→ **Problem requirements**: Quote every line of the listing below without changing a single character.

-------- Data listing --------

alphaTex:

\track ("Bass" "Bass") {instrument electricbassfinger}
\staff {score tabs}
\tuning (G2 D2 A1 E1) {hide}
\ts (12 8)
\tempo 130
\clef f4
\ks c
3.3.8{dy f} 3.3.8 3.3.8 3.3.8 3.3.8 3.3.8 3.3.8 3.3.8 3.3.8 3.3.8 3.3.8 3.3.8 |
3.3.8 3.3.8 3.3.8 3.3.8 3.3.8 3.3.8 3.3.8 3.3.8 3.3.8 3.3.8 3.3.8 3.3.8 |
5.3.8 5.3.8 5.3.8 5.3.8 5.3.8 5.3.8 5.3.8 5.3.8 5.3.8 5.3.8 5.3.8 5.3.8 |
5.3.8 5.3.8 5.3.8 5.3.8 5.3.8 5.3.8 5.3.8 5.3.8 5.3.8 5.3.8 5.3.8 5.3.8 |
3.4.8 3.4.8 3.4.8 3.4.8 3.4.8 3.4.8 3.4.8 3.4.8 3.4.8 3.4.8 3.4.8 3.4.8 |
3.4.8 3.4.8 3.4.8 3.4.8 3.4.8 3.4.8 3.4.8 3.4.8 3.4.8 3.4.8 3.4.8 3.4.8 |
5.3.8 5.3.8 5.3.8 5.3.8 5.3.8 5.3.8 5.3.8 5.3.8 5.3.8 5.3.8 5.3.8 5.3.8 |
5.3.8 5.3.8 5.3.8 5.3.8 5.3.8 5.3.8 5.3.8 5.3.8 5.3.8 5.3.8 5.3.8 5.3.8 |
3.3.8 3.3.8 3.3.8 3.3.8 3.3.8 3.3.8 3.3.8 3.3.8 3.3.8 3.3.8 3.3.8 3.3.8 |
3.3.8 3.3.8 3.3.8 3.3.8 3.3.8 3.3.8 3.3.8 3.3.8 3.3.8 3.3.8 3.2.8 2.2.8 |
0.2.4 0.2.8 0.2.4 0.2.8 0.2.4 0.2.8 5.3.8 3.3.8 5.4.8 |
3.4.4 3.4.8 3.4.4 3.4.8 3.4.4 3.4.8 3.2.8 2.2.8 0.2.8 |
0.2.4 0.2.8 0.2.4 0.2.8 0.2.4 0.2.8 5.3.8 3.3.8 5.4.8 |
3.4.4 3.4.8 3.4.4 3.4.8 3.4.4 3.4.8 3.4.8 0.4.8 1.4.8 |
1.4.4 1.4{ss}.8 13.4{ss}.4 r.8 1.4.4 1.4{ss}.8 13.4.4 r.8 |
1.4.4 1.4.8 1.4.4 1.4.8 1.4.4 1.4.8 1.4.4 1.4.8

--------

→ **The completed task**:
alphaTex:

\track ("Bass" "Bass") {instrument electricbassfinger}
\staff {score tabs}
\tuning (G2 D2 A1 E1) {hide}
\ts (12 8)
\tempo 130
\clef f4
\ks c
3.3.8{dy f} 3.3.8 3.3.8 3.3.8 3.3.8 3.3.8 3.3.8 3.3.8 3.3.8 3.3.8 3.3.8 3.3.8 |
3.3.8 3.3.8 3.3.8 3.3.8 3.3.8 3.3.8 3.3.8 3.3.8 3.3.8 3.3.8 3.3.8 3.3.8 |
5.3.8 5.3.8 5.3.8 5.3.8 5.3.8 5.3.8 5.3.8 5.3.8 5.3.8 5.3.8 5.3.8 5.3.8 |
5.3.8 5.3.8 5.3.8 5.3.8 5.3.8 5.3.8 5.3.8 5.3.8 5.3.8 5.3.8 5.3.8 5.3.8 |
3.4.8 3.4.8 3.4.8 3.4.8 3.4.8 3.4.8 3.4.8 3.4.8 3.4.8 3.4.8 3.4.8 3.4.8 |
3.4.8 3.4.8 3.4.8 3.4.8 3.4.8 3.4.8 3.4.8 3.4.8 3.4.8 3.4.8 3.4.8 3.4.8 |
5.3.8 5.3.8 5.3.8 5.3.8 5.3.8 5.3.8 5.3.8 5.3.8 5.3.8 5.3.8 5.3.8 5.3.8 |
5.3.8 5.3.8 5.3.8 5.3.8 5.3.8 5.3.8 5.3.8 5.3.8 5.3.8 5.3.8 5.3.8 5.3.8 |
3.3.8 3.3.8 3.3.8 3.3.8 3.3.8 3.3.8 3.3.8 3.3.8 3.3.8 3.3.8 3.3.8 3.3.8 |
3.3.8 3.3.8 3.3.8 3.3.8 3.3.8 3.3.8 3.3.8 3.3.8 3.3.8 3.3.8 3.2.8 2.2.8 |
0.2.4 0.2.8 0.2.4 0.2.8 0.2.4 0.2.8 5.3.8 3.3.8 5.4.8 |
3.4.4 3.4.8 3.4.4 3.4.8 3.4.4 3.4.8 3.2.8 2.2.8 0.2.8 |
0.2.4 0.2.8 0.2.4 0.2.8 0.2.4 0.2.8 5.3.8 3.3.8 5.4.8 |
3.4.4 3.4.8 3.4.4 3.4.8 3.4.4 3.4.8 3.4.8 0.4.8 1.4.8 |
1.4.4 1.4{ss}.8 13.4{ss}.4 r.8 1.4.4 1.4{ss}.8 13.4.4 r.8 |
1.4.4 1.4.8 1.4.4 1.4.8 1.4.4 1.4.8 1.4.4 1.4.8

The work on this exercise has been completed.